Nigerian activist, blogger and author

Sokari Ekine is a Nigerian activist, blogger and author. She worked as a journalist at the Pambazuka News and has also written for Feminist Africa and New Internationalist. Ekine kept a blog between 2004 and 2014 in which she covered a number of topics including LGBTI rights, women's rights, and environmental issues. She has co-written or edited four books, and taught English to school children in Haiti.

Ekine has edited the books Blood and Oil: Testimonies of Violence from Women of the Niger Delta (2001), SMS Uprising: Mobile Phone Activism in Africa (2010), African Awakenings with Firoze Manji (2011), and Queer African Reader with Hakima Abbas (2013).

== Life ==
Ekine was born in Nigeria to a Nigerian father and British mother. She grew up in Nigeria but moved to England to attend college. She holds a Bachelor of Science degree in new technology and a Master of Arts degree in rights in education from the Institute of Education at the University of London.

Ekine lived in the United States for a number of years before returning to the UK, where she found work as a further education lecturer. Her first venture online was in 1995 when she founded the Black Sisters Network email list. Ekine was treated for cancer in 2000, a factor in her move to Spain with her partner in 2004.

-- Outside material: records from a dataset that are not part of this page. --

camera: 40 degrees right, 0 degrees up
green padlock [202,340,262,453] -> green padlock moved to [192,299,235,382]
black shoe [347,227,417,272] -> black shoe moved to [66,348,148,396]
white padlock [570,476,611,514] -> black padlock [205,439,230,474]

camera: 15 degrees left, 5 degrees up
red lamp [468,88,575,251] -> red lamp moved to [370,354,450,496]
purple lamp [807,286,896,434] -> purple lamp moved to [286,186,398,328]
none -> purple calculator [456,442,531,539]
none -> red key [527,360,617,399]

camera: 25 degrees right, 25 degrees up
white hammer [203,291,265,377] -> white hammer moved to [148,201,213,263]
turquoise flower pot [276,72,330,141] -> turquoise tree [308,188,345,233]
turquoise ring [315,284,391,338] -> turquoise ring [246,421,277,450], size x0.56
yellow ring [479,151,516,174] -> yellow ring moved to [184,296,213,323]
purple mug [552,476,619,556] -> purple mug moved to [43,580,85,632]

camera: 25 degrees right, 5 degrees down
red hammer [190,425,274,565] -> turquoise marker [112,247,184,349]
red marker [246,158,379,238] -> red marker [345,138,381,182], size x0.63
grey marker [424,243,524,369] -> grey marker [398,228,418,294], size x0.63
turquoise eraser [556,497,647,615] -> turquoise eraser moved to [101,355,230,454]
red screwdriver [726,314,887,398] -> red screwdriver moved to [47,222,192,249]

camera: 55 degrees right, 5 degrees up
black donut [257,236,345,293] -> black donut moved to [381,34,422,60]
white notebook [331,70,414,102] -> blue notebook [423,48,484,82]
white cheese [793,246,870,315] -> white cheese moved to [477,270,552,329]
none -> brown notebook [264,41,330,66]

Ekine wrote a weekly column for the Pambazuka News for nine years and served as their online editor in 2007. She began writing a blog, Black Looks, in 2004, which she continued for ten years. Common writing topics were LGBTI rights in Africa, gender identity, militarisation, human rights, art, the oil industry in the Niger Delta, Haiti, activism. and land rights. She began Black Looks 2 in 2014, a new blog focused on her photographic work.

Ekine is a social justice activist, being involved in campaigning for more than 20 years.

Ekine has also written for Feminist Africa and New Internationalist. She has written of the struggles of women against state forces and oil companies in the militarised and environmentally damaged Niger Delta. Ekine visited Haiti as online editor of Pambazuka News in 2007 to meet with women organizers for Fanmi Lavalas.

In 2003 she was awarded an International Reporting Project fellowship from Johns Hopkins University and commissioned to write on health care in the country. She subsequently worked in Port-au-Prince teaching English in high schools for non-governmental organisation Growing Haiti.

Ekine was international representative for Niger Delta Women for Justice.

In 2016, Ekine began working on a photographic narrative entitled Spirit Desire: Resistance, Imagination and Sacred Memories in Haitian Vodoun.

==Publications edited by Ekine==
- Blood and Oil: Testimonies of Violence from Women of the Niger Delta. Centre for Democracy & Development, 2001. ISBN 978-1902296128. Second edition, 2011. "Testimonies by women of the Niger Delta on State sponsored and multinational violence over a period of 10 years from 1990."
- SMS Uprising: Mobile Activism in Africa. Pambazuka, 2010. ISBN 978-1906387358. Texts by Ken Banks, Nathan Eagle, Juliana Rotich, Christiana Charles-Iyoha, Anil Naidoo, Berna Twanza Ngolobe, Christian Kreutz, Redante Asuncion-Reed, and Amanda Atwood.
- African Awakening: The Emerging Revolutions. Pambazuka, 2011. Co-edited with Firoze Manji. ISBN 978-0857490216.
- Queer African Reader. Pambazuka, 2013. Co-edited with Hakima Abbas. ISBN 978-0857490995.

== Quotes ==
From an excerpt in SMS Uprising: Mobile Phone Activism in Africa:
"For social change to take place technology needs to be appropriate and rooted in local knowledge."